» SOURCE DOCUMENT:
************
Hiteshew was qualified by the trial court as "an expert in fire origin and cause investigation," to which designation Blue Ridge does not assign error. Blue Ridge claims error to the admission of Hiteshew's ultimate opinion that the fire originated in the shipping and receiving room at the rear of the store and was caused "as a result of smoking material discarded into the trash can." Hiteshew primarily based his opinion as to the origin on the burn pattern on the wall of the shipping room. Hiteshew testified that he based the causation element of his opinion upon information he had received about the placement of a wastepaper box in the shipping and receiving room, a video tape photograph of the area showing such a box, deposition statements that there was a smoker on the cleaning crew, and an admission by Yus that he smoked twice the night of the fire.

Blue Ridge's expert, Richard T. Chance, agreed with Hiteshew that the fire started in the back of the store, but disagreed as to the location and cause. Chance opined, concurring with the fire marshal, that the cause of the fire could not be determined. However, the variance in opinions of Hiteshew and Chance are not the basis of Blue Ridge's assignment of error. Blue Ridge contends that Hiteshew's opinion as to how the fire started is founded on assumptions which have no basis in fact and could not therefore be admitted into evidence.
************
» DATA EXCERPTS:
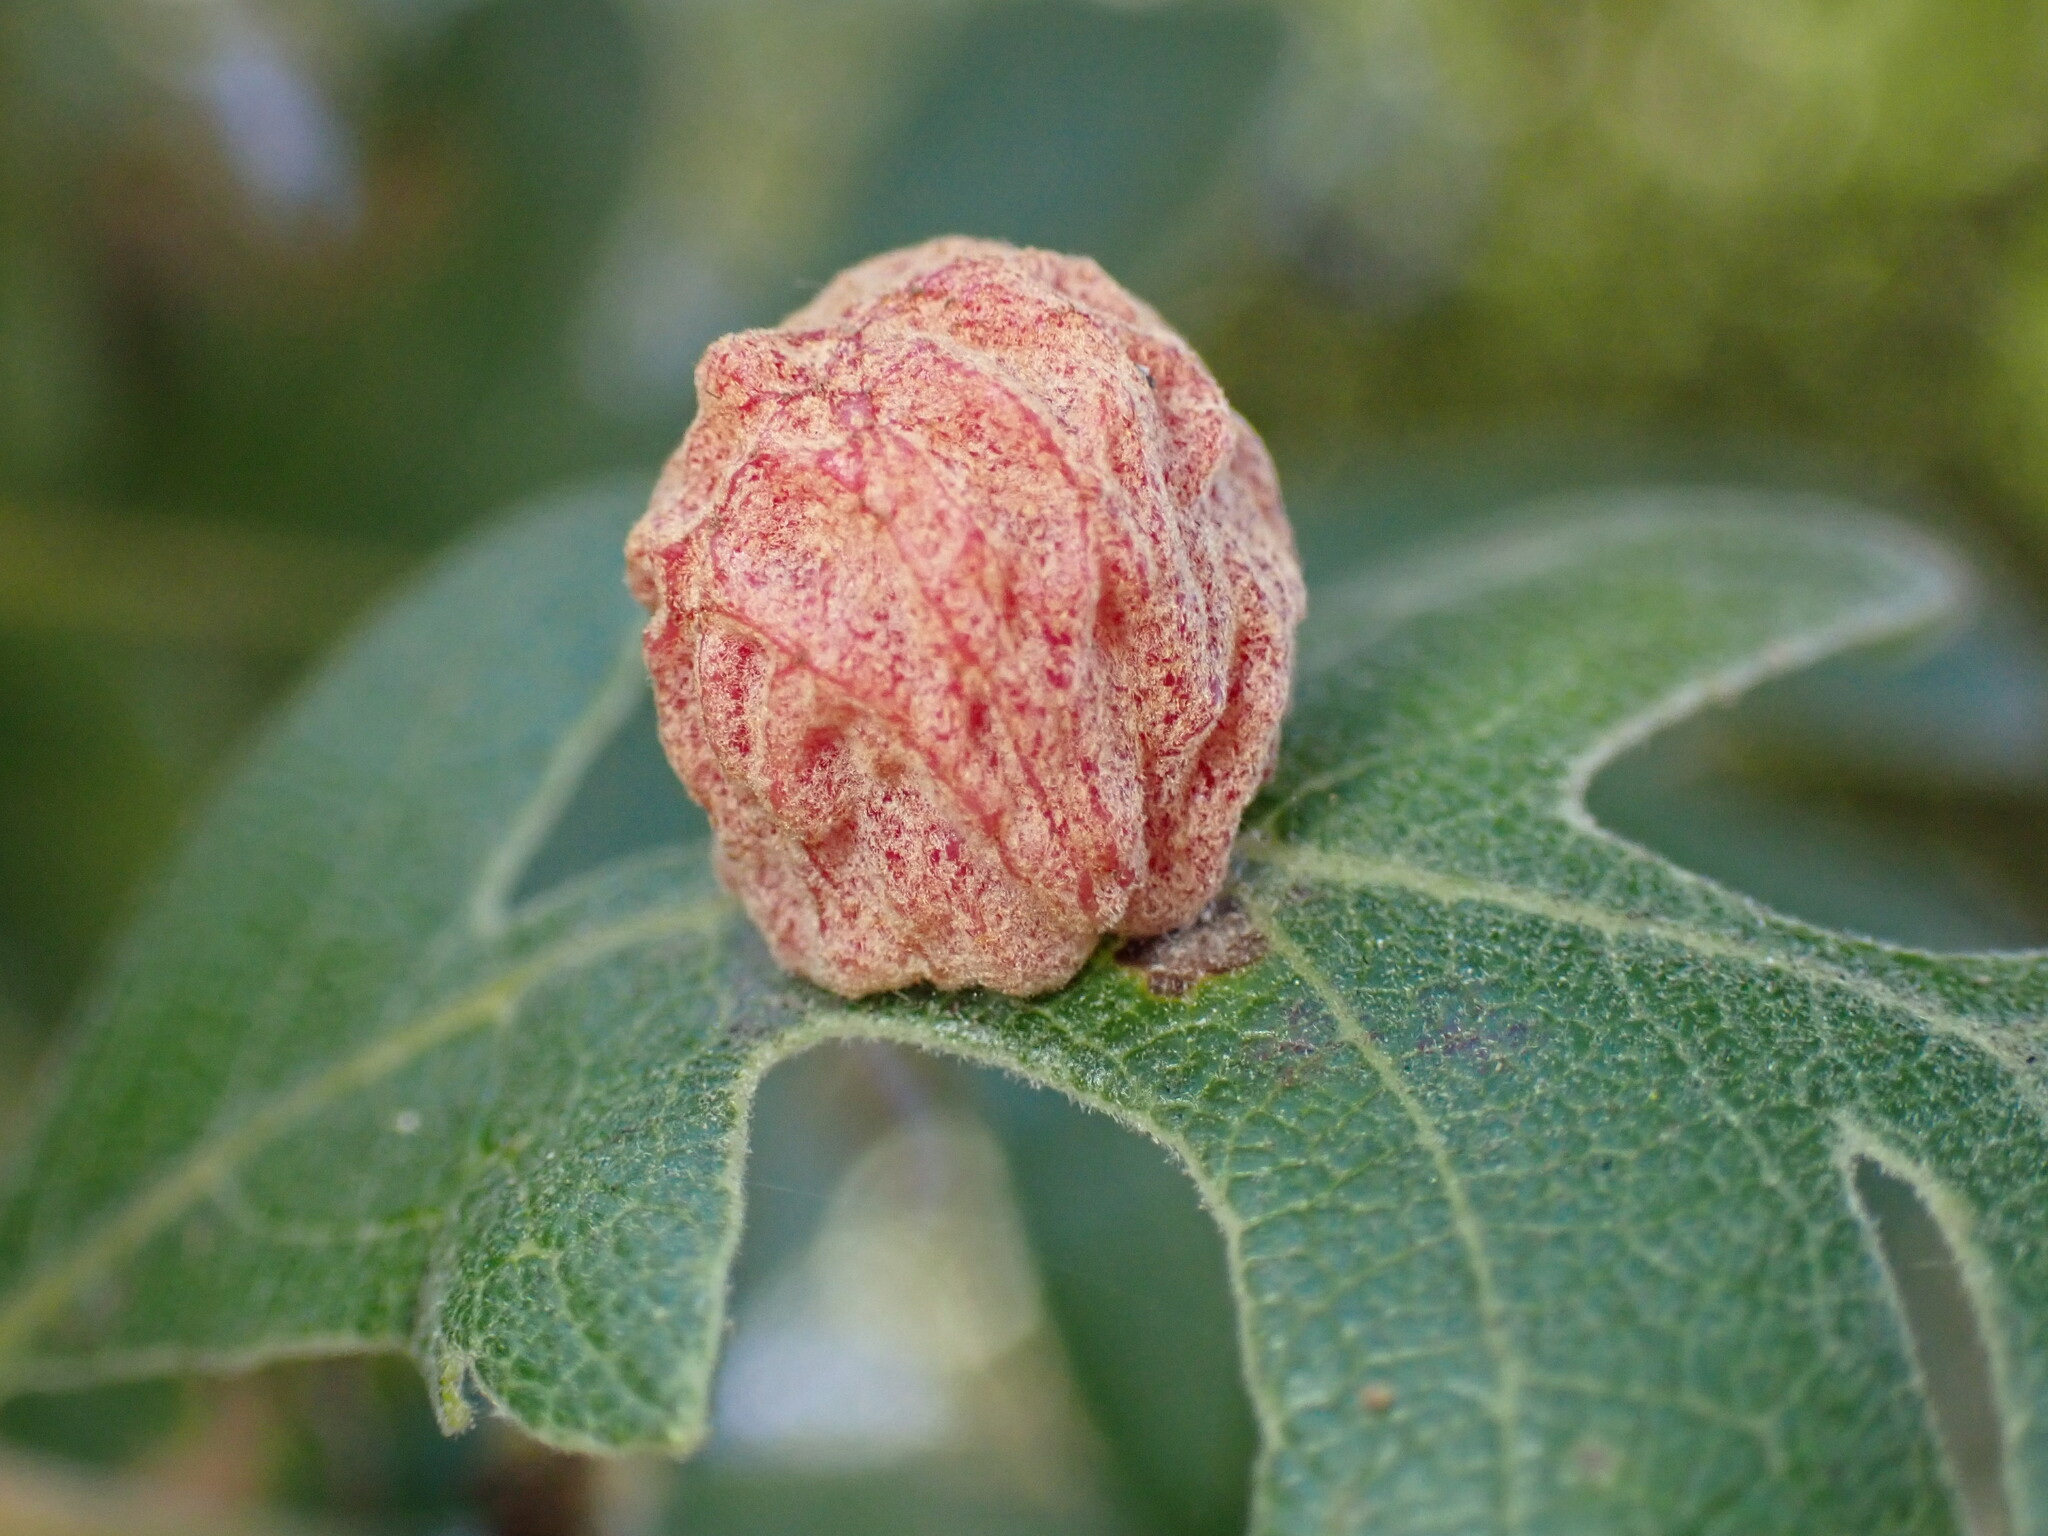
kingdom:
************
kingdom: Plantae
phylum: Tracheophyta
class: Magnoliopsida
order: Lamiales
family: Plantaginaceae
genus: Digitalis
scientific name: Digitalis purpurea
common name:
************
» STATED TASK: Can you carry on the court passage above about the fire expert's testimony from the point where it stops?

» REPLY TO THE EXERCISE:
Hiteshew testified that he based his opinion on the cause of the fire on the following:

The information that I obtained about the trash receptacle being located [in] that area, the photograph from the video tape that suggests there was a box in the area of origin that had trash in it at the time, the statements that I read from depositions that indicated that there was a smoker in the facility and that he did smoke. Nobody observed him smoke, although he admitted smoking twice. The fact that the fire originated in a container that is very consistent and conducive to a fire originating in that location. . . .

Saxon argues there was sufficient evidence to support Hiteshew's opinion that the wastepaper box was by the workbench in the shipping room and contained wastepaper at the time of the fire. Blue Ridge contends Hiteshew merely assumed the box was there without sufficient evidence. Multiple witnesses testified at trial about the placement of the box.

James Roberts, Jr., general manager of Saxon, testified that "there's always a box in receiving to contain trash." Charles McNamara, the Saxon employee in charge of shipping and receiving, testified that on the evening of February 16, 2001, the day before the fire, that he emptied the trash box before he left at 5:30 p.m. McNamara said that after he emptied the box, he would set it elsewhere so that people at the store on the weekend could not use it.

However, Gary Weiner, Saxon's CEO, testified that "[d]epending on the time of year, that box could be empty, or that box could be stuff [sic] because this is February [17th]." At that time of year, the store would receive heavy shipments of shoes to be checked into inventory with paper discarded in the box on the weekends as well as the weekdays. Weiner also said that when he checked in shipments, he didn't always empty the box at the end of the day. However, there is no indication in the record that Weiner was checking in shipments on any dates near the time of the fire.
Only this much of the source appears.